=== YOUR ASSIGNMENT ===
Your answer must be the lines of the entries below, exactly as written, from the first line through the line containing "right elbow: (758, 1149)".

=== PROVIDED RECORDS ===
━━━
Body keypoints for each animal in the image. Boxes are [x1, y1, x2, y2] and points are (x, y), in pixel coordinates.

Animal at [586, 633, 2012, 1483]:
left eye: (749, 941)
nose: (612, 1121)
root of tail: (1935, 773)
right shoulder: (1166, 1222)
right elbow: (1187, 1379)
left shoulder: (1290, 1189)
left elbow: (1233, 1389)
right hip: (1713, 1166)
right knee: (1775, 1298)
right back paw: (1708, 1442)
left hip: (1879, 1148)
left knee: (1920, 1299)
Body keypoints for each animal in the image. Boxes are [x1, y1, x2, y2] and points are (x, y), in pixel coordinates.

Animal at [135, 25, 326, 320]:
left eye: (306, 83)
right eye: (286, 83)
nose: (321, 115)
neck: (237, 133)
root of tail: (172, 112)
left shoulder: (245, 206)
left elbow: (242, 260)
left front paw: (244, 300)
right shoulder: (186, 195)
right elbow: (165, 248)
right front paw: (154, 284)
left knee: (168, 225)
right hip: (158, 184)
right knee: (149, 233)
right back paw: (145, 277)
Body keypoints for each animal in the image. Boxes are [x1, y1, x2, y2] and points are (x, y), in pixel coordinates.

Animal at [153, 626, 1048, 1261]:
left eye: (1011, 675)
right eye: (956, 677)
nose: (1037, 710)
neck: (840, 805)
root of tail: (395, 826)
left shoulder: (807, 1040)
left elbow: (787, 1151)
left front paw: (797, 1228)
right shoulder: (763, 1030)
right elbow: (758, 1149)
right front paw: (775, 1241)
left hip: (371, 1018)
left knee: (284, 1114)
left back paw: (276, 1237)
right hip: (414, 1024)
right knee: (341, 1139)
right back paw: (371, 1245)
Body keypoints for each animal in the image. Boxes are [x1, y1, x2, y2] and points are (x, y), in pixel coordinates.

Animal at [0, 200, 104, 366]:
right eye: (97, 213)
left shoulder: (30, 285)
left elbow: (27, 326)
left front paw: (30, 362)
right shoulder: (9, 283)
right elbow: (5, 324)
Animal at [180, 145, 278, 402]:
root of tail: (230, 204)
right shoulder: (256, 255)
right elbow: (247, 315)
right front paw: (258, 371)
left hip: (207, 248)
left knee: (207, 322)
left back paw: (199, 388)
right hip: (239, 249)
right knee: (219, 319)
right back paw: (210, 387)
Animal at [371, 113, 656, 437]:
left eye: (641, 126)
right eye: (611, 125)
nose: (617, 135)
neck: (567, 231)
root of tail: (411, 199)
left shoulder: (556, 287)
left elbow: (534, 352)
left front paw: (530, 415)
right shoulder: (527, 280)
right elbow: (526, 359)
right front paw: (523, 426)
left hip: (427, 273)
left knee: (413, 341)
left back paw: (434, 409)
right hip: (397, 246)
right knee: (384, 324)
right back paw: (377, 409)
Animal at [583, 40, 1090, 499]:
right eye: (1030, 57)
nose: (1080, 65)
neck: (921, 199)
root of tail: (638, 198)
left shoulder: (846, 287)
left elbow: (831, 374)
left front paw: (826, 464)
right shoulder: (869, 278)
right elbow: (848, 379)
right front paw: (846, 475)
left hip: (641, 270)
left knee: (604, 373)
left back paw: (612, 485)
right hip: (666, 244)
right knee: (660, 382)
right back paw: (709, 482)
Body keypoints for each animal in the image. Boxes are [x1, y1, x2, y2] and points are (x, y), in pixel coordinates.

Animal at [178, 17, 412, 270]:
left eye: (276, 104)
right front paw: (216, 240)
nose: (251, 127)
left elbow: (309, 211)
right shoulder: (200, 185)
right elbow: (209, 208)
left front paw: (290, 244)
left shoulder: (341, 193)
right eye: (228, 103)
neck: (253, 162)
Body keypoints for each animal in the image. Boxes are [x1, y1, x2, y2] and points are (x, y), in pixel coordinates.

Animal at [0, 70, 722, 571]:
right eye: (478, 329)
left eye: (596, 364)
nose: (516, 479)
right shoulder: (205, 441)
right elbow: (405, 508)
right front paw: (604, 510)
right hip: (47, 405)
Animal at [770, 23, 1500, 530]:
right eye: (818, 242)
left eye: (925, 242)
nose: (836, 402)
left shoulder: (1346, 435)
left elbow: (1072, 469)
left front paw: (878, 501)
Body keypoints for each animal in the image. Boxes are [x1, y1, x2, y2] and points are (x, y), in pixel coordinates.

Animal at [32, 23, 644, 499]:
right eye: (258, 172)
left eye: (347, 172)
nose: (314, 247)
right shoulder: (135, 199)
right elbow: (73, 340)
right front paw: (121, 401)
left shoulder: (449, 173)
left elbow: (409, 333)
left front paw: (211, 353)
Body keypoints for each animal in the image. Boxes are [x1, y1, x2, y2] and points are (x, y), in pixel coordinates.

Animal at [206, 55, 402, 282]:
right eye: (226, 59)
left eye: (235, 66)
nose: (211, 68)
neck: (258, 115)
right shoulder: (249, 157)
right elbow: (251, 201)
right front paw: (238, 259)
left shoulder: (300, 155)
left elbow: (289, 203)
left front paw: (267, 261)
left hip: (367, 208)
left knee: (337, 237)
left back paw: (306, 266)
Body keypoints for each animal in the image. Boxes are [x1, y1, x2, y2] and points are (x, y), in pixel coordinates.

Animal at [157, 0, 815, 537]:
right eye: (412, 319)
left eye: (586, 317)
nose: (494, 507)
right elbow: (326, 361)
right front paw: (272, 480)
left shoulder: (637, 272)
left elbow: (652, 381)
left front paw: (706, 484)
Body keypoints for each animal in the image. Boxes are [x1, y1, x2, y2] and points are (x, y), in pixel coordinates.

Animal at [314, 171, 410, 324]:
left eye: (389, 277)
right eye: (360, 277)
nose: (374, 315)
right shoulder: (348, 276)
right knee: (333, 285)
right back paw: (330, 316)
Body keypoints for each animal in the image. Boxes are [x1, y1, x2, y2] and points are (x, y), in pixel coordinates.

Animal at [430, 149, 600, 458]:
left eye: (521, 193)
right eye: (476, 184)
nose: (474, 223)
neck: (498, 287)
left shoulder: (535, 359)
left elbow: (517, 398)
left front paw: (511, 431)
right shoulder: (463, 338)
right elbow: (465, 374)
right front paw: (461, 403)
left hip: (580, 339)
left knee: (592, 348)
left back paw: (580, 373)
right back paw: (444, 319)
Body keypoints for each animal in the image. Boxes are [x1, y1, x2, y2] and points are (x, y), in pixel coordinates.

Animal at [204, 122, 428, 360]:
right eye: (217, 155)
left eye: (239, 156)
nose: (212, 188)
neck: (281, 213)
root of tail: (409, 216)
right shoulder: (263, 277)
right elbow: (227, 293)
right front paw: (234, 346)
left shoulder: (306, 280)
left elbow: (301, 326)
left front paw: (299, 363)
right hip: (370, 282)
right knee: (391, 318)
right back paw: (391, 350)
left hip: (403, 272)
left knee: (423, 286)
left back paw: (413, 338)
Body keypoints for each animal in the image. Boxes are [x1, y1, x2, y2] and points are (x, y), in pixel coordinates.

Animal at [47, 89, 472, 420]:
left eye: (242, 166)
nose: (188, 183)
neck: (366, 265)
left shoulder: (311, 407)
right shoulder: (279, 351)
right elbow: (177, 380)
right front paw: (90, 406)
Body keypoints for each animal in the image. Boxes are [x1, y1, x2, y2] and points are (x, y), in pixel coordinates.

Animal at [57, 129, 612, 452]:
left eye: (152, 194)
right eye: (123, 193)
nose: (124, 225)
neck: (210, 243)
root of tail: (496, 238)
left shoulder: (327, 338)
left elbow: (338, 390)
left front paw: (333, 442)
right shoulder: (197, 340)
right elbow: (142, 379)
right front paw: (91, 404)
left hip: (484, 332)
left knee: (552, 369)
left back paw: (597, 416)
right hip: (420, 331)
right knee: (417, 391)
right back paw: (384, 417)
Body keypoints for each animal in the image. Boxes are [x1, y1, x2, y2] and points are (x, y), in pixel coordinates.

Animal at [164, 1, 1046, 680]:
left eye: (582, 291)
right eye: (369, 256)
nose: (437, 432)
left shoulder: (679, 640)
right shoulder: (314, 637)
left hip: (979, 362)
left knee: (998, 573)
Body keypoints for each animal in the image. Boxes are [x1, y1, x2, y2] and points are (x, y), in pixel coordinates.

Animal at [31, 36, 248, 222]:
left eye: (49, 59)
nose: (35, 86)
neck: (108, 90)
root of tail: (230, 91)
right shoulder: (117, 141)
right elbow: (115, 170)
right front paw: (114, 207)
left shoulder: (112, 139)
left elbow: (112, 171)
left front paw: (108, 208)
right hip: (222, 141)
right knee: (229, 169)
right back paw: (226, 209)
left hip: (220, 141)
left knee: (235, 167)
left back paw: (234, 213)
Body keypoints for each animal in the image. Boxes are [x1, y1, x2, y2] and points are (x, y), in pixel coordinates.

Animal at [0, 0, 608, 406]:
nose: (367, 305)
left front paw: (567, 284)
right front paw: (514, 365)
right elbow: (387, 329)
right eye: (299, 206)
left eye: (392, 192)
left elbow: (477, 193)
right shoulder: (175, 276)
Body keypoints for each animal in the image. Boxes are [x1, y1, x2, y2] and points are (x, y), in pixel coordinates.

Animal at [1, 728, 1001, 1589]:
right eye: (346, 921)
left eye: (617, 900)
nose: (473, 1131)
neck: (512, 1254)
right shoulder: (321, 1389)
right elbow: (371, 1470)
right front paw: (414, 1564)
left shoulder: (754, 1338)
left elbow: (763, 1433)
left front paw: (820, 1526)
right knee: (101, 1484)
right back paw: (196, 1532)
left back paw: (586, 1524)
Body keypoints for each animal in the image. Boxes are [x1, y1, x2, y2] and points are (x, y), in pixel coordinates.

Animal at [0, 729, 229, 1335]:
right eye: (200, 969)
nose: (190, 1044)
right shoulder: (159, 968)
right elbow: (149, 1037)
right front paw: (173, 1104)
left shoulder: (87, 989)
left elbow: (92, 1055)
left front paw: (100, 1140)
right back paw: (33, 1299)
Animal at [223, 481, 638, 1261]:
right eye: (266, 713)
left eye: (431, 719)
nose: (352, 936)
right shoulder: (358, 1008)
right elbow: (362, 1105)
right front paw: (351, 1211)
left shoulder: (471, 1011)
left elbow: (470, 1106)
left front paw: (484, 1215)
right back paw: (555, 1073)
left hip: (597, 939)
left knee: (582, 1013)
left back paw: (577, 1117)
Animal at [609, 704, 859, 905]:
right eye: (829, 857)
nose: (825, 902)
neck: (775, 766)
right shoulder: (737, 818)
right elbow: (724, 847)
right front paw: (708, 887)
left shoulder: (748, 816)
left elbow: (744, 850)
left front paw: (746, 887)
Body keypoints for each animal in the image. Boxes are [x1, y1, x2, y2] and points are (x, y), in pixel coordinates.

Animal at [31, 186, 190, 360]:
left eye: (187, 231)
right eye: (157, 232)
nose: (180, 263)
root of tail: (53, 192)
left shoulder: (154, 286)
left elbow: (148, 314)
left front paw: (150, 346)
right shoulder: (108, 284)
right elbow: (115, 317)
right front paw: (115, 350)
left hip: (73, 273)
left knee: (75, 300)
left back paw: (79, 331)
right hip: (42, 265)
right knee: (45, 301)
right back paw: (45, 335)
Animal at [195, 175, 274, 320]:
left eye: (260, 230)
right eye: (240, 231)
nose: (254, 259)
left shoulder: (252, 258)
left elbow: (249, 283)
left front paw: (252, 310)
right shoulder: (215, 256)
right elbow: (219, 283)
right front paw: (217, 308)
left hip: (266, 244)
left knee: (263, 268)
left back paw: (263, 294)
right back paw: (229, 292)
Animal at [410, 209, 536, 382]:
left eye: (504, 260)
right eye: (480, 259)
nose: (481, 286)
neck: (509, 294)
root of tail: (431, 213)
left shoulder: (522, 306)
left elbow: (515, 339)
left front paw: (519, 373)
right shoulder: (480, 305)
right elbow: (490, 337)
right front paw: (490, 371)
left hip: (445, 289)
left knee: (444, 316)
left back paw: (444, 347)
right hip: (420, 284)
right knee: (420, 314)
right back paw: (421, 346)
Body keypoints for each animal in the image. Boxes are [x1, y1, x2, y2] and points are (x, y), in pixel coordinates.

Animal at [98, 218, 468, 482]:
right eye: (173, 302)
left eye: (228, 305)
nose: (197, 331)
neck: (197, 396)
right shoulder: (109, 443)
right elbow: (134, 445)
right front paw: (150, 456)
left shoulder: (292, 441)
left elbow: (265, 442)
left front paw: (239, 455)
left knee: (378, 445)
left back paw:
━━━
=== TASK RESPONSE ===
Body keypoints for each animal in the image. Boxes are [x1, y1, x2, y2] and points are (x, y), in pixel coordinates.

Animal at [586, 633, 2012, 1483]:
left eye: (749, 941)
nose: (612, 1121)
root of tail: (1935, 773)
right shoulder: (1166, 1222)
right elbow: (1187, 1379)
left shoulder: (1290, 1189)
left elbow: (1233, 1389)
right hip: (1713, 1166)
right knee: (1775, 1298)
right back paw: (1708, 1442)
left hip: (1879, 1148)
left knee: (1920, 1299)
Body keypoints for each animal in the image. Boxes are [x1, y1, x2, y2] and points are (x, y), in pixel coordinates.

Animal at [135, 25, 326, 320]:
left eye: (306, 83)
right eye: (286, 83)
nose: (321, 115)
neck: (237, 133)
root of tail: (172, 112)
left shoulder: (245, 206)
left elbow: (242, 260)
left front paw: (244, 300)
right shoulder: (186, 195)
right elbow: (165, 248)
right front paw: (154, 284)
left knee: (168, 225)
right hip: (158, 184)
right knee: (149, 233)
right back paw: (145, 277)
Body keypoints for each animal in the image. Boxes are [x1, y1, x2, y2] and points are (x, y), in pixel coordinates.

Animal at [153, 626, 1048, 1261]:
left eye: (1011, 675)
right eye: (956, 677)
nose: (1037, 710)
neck: (840, 805)
root of tail: (395, 826)
left shoulder: (807, 1040)
left elbow: (787, 1151)
left front paw: (797, 1228)
right shoulder: (763, 1030)
right elbow: (758, 1149)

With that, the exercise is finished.